To put it another way: why go through the trouble of building a chain of multiple cells? There are good reasons. What you get with more neurons is more synapses. Each synapse, because it converts electrical signals to chemical ones, is a place where you can regulate and adjust how a neuron or muscle is responding to the “upstream” cell signaling the “downstream” cell. These cell-level adjustments are important in creating functional changes of the circuit during development and learning. Another consequence of having multiple neurons is that you can increase the number of connections that the circuit makes with other circuits (branching connections not shown), increasing opportunities for coordination and computation.[93]

If you look at the neural circuits in Figure 5.3, you’ll notice that we’ve done it again: we forgot the body!
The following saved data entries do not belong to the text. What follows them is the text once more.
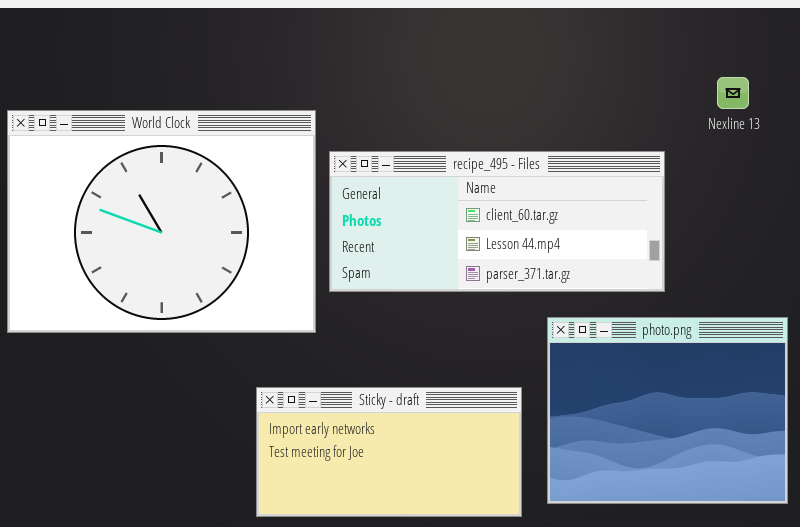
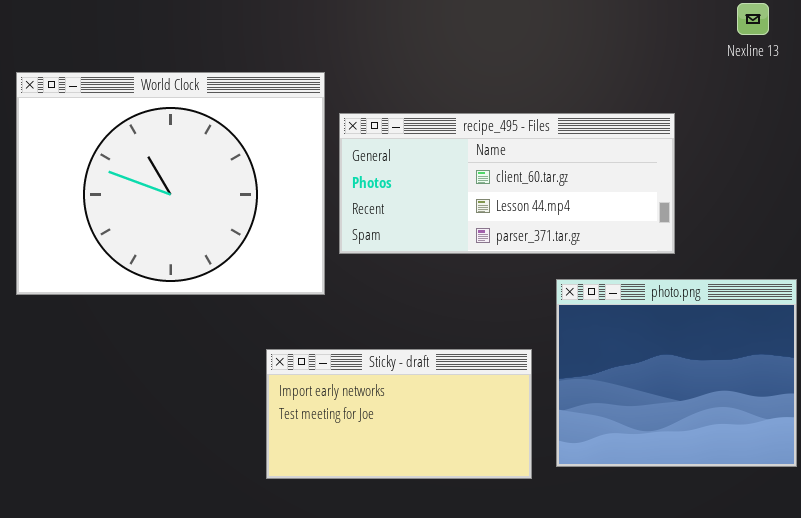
Nexline 13: [717,77,749,109] -> [737,3,769,35], moved

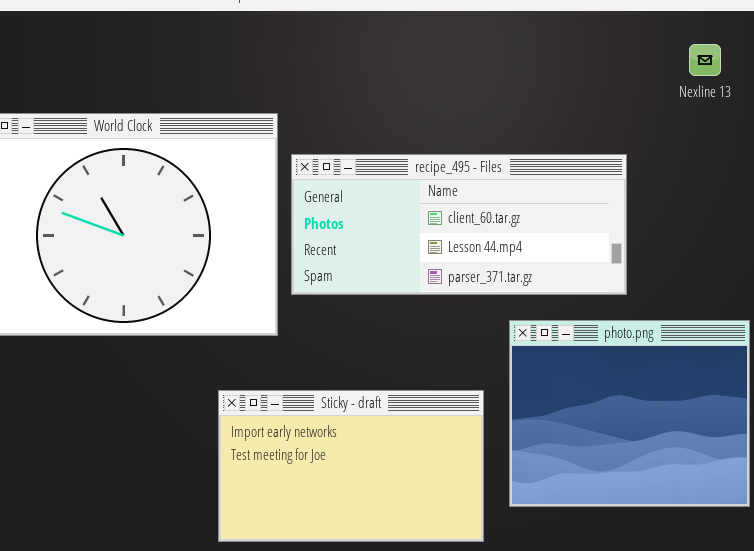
Sticky - draft: [266,349,532,479] -> [218,390,484,542], resized

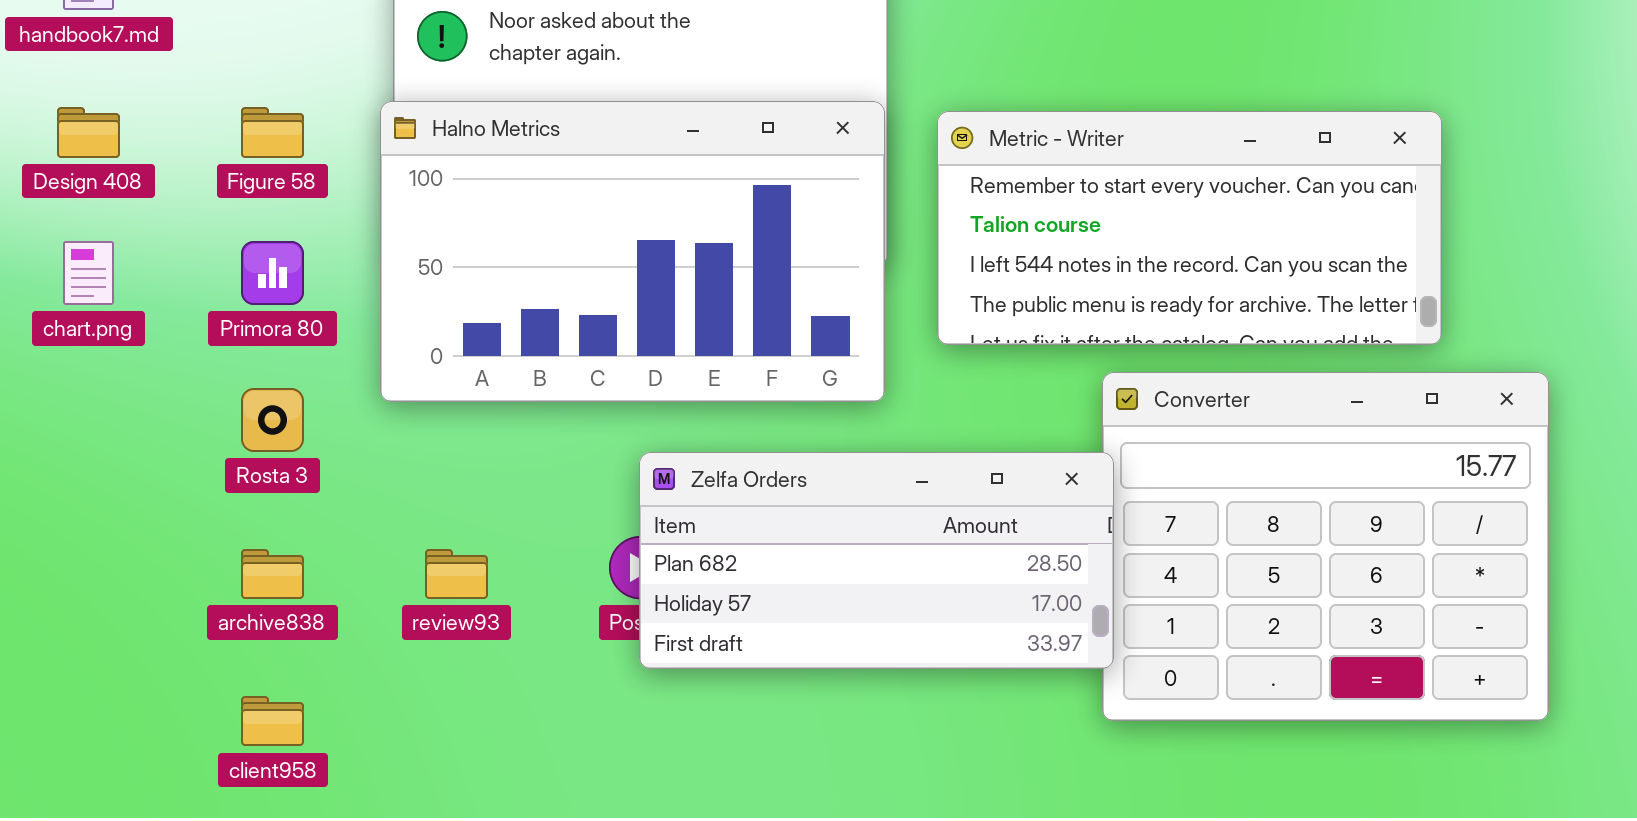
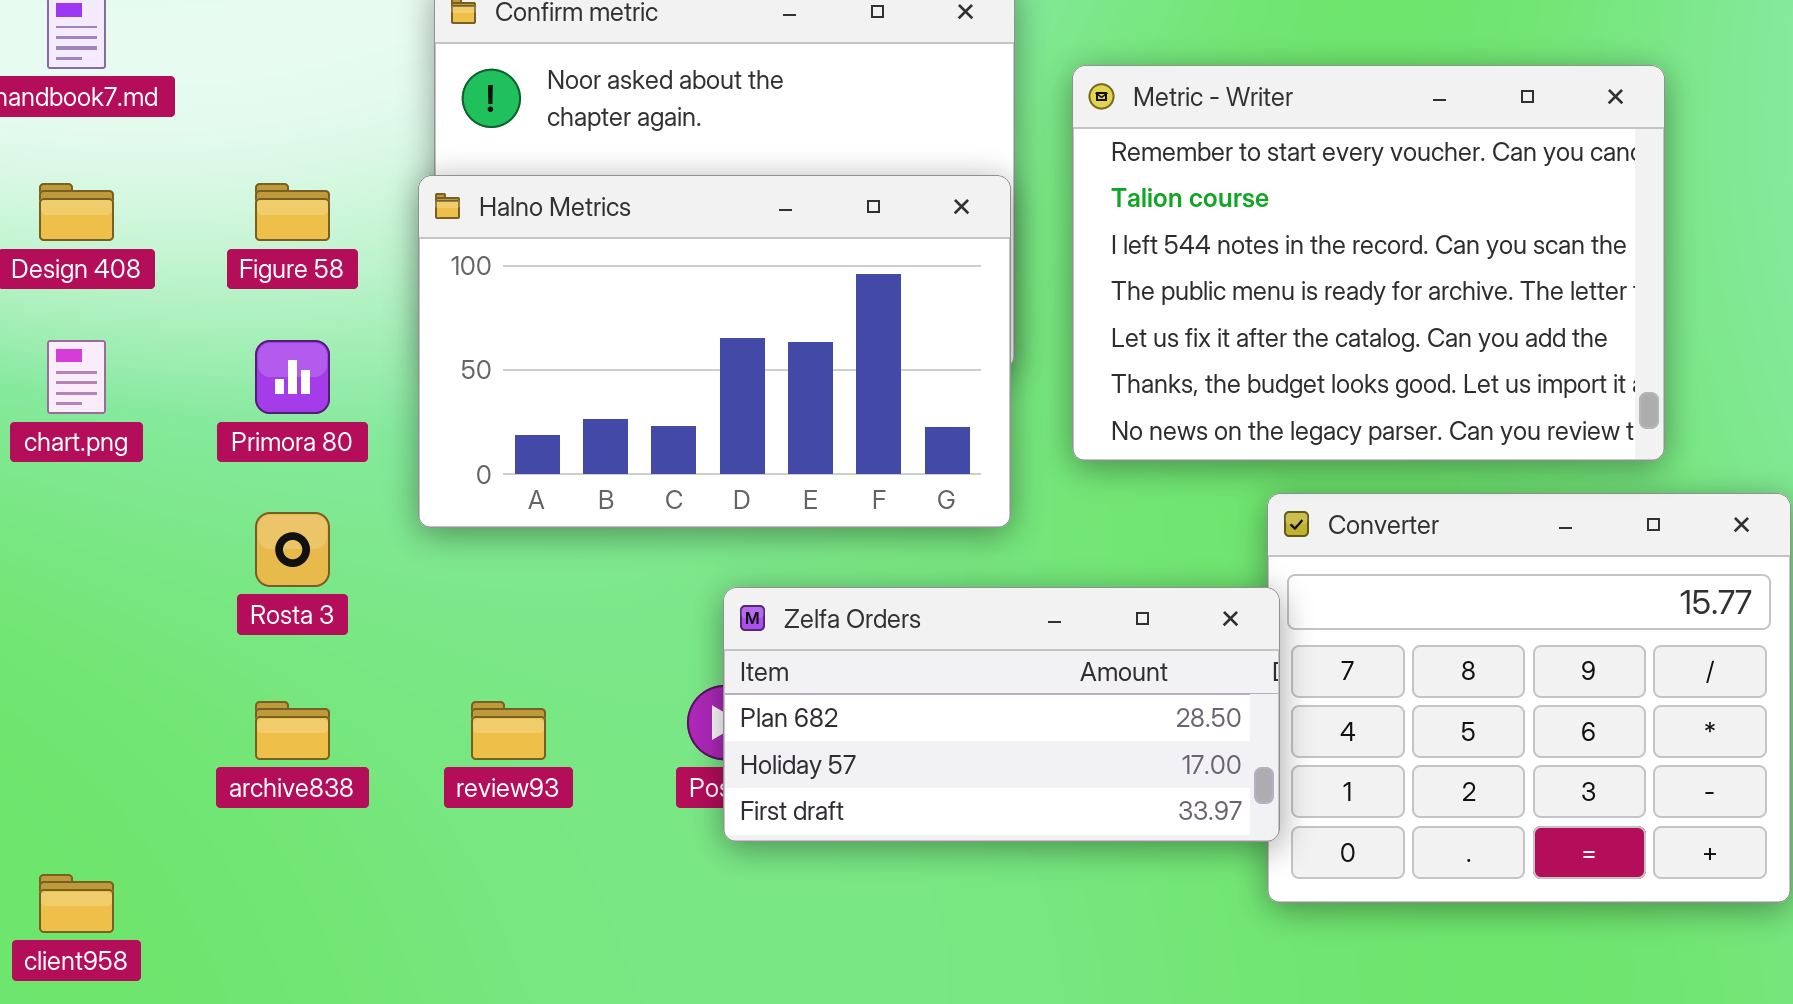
Metric - Writer: [937,111,1442,345] -> [1072,65,1665,461], resized
client958: [241,696,304,746] -> [39,874,114,933], moved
To be fair, we did this on purpose so that we could see what an isolated Tadro3 nervous system might look like. Note, also, that this circuit is not a brain in the anatomical sense of Brusca and Brusca’s invertebrates: it is not a mass of neurons. This is a diffuse nervous system, and it needs a body. We can create a body that is as similarly abstract as the bioengineer’s neural circuit. To keep it simple, let’s put the Tadro3 nervous system into a wheeled vehicle (Figure 5.4). With a body operating on land, by the way, we don’t have to worry about all the crazy physics of swimming that we mentioned previously.